クローズアップ科学

ブラックホールはどうなる? ホーキング博士、革新的理論で常識に挑んだ宇宙論の巨人

 発病による心境の変化について、著書『ホーキングの最新宇宙論』で「早死にするかもしれないという現実に直面すれば、誰でも命の大切さや、やるべきことが山ほどあることに気づく」と振り返っている。

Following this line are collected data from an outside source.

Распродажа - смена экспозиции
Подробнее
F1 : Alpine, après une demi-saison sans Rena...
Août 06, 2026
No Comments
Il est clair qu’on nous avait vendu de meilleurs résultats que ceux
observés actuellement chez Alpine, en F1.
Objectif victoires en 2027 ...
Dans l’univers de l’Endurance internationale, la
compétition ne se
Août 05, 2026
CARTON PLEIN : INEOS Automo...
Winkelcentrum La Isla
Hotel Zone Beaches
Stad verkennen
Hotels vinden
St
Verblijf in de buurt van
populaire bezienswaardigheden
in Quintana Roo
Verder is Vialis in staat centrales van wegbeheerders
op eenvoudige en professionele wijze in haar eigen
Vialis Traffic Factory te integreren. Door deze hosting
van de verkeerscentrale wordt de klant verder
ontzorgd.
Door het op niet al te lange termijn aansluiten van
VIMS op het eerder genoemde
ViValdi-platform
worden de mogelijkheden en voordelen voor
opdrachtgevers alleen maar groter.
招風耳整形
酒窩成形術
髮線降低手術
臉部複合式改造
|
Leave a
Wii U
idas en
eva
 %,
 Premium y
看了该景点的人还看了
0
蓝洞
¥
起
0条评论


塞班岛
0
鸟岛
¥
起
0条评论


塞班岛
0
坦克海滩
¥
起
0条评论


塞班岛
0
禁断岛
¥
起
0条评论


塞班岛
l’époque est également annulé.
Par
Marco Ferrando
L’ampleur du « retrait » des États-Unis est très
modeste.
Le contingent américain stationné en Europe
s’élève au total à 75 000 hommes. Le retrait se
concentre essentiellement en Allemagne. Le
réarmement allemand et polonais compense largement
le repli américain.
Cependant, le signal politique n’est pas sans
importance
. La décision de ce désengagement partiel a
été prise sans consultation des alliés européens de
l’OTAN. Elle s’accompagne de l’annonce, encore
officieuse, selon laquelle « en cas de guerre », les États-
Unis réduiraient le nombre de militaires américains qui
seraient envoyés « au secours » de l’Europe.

 自身の研究を紹介した一般書『ホーキング、宇宙を語る』は世界的なベストセラーに。数式をほとんど載せなかったのは「数式を一つ入れるたびに、売れ行きは半減する」からで、宇宙の魅力を分かりやすく伝えることに心を砕いた。

 死の直前も「宇宙は複数存在する」との学説を証明する論文を仕上げていたといい、最期まで研究に情熱を注いだ。

 遺灰はニュートンやダーウィンらの墓があるロンドンのウェストミンスター寺院に埋葬される。

「偉大な足跡、ノーベル賞級」東大名誉教授・佐藤勝彦氏(宇宙論)

 数学的な技術はもちろん、物理的な直感やセンスが本当に優れた方だった。みんなが「ブラックホールは吸い込むもの」と思っていた中で、蒸発するという考え方をしたのもそうだ。アインシュタインの後を受け、一般相対性理論と量子力学を結び付けた。宇宙物理学に残した足跡は偉大だ。ノーベル賞は証明がないと授与されないようだが、業績はノーベル賞級だった。